(Spatial grounding data)
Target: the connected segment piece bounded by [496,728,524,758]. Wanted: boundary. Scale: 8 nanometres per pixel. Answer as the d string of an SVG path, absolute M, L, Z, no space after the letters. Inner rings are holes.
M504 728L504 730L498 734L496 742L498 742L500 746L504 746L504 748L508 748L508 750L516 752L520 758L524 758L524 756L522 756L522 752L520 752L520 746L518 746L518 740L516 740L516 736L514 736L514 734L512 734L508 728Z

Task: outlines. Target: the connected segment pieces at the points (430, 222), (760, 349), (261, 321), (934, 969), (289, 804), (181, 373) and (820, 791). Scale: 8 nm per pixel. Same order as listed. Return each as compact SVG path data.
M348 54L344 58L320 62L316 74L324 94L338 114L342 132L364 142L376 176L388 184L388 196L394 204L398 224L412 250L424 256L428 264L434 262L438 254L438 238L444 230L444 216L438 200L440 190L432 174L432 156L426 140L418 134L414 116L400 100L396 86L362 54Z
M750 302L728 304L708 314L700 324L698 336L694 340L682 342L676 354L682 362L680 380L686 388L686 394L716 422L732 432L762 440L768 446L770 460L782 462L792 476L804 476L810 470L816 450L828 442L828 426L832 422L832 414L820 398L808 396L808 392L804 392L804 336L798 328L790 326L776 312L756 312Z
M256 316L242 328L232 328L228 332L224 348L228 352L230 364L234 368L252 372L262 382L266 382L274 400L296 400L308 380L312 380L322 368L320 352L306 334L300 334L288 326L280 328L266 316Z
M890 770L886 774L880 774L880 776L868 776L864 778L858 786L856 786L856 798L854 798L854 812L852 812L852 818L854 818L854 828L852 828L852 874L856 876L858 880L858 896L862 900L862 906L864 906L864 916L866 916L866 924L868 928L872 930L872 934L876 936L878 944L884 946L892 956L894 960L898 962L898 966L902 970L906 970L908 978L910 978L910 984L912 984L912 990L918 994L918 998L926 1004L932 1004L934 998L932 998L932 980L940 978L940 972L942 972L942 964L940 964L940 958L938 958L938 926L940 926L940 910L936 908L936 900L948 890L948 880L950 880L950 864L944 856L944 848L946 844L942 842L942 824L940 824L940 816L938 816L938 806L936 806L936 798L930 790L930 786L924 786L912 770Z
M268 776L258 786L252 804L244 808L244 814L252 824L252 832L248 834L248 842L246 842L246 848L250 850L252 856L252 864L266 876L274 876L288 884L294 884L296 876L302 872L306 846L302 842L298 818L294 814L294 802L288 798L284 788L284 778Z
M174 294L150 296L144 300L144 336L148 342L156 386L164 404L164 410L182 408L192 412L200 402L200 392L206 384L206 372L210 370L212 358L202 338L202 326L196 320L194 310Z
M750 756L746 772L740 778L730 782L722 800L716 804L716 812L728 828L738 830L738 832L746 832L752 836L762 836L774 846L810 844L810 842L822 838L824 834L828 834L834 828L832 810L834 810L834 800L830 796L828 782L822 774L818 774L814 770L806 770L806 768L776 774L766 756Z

# [What to do]
Give the data again in full, exactly.

# [Response to the exercise]
Target: the connected segment piece bounded by [496,728,524,758]. Wanted: boundary. Scale: 8 nanometres per pixel. Answer as the d string of an SVG path, absolute M, L, Z, no space after the letters. Inner rings are holes.
M504 728L504 730L498 734L496 742L498 742L500 746L504 746L504 748L508 748L508 750L516 752L520 758L524 758L524 756L522 756L522 752L520 752L520 746L518 746L518 740L516 740L516 736L514 736L514 734L512 734L508 728Z

Task: outlines. Target: the connected segment pieces at the points (430, 222), (760, 349), (261, 321), (934, 969), (289, 804), (181, 373) and (820, 791). Scale: 8 nm per pixel. Same order as listed. Return each as compact SVG path data.
M348 54L344 58L320 62L316 74L324 94L338 114L342 132L364 142L376 176L388 184L388 196L394 204L398 224L412 250L424 256L428 264L434 262L438 254L438 238L444 230L444 216L438 200L440 190L432 174L432 156L426 140L418 134L414 116L400 100L396 86L362 54Z
M750 302L728 304L708 314L700 324L698 336L694 340L682 342L676 354L682 362L680 380L686 388L686 394L716 422L732 432L762 440L768 446L770 460L782 462L792 476L804 476L810 470L816 450L828 442L828 426L832 422L832 414L820 398L808 396L808 392L804 392L804 336L798 328L790 326L776 312L756 312Z
M256 316L242 328L232 328L228 332L224 348L228 352L230 364L234 368L252 372L262 382L266 382L274 400L296 400L308 380L312 380L322 368L320 352L306 334L300 334L288 326L280 328L266 316Z
M890 770L886 774L880 774L880 776L868 776L864 778L858 786L856 786L856 798L854 798L854 812L852 812L852 818L854 818L854 828L852 828L852 874L856 876L858 880L858 896L862 900L862 906L864 906L864 916L866 916L866 924L868 928L872 930L872 934L876 936L878 944L884 946L892 956L894 960L898 962L898 966L902 970L906 970L908 978L910 978L910 984L912 984L912 990L918 994L918 998L926 1004L932 1004L934 998L932 998L932 980L940 978L940 972L942 972L942 964L940 964L940 958L938 958L938 926L940 926L940 910L936 908L936 900L948 890L948 880L950 880L950 864L944 856L944 848L946 844L942 842L942 824L940 824L940 816L938 816L938 806L936 806L936 798L930 790L930 786L924 786L912 770Z
M268 776L258 786L252 804L244 808L244 814L252 824L252 832L248 834L248 842L246 842L246 848L250 850L252 856L252 864L266 876L274 876L288 884L294 884L296 876L302 872L306 846L302 842L298 818L294 814L294 802L288 798L284 788L284 778Z
M174 294L150 296L144 300L144 336L148 342L156 386L164 404L164 410L182 408L192 412L200 402L200 392L206 384L206 372L210 370L212 358L202 338L202 326L196 320L194 310Z
M750 756L746 772L740 778L730 782L722 800L716 804L716 812L728 828L738 830L738 832L746 832L752 836L762 836L774 846L810 844L810 842L822 838L824 834L828 834L834 828L832 810L834 810L834 800L830 796L828 782L822 774L818 774L814 770L806 770L806 768L776 774L766 756Z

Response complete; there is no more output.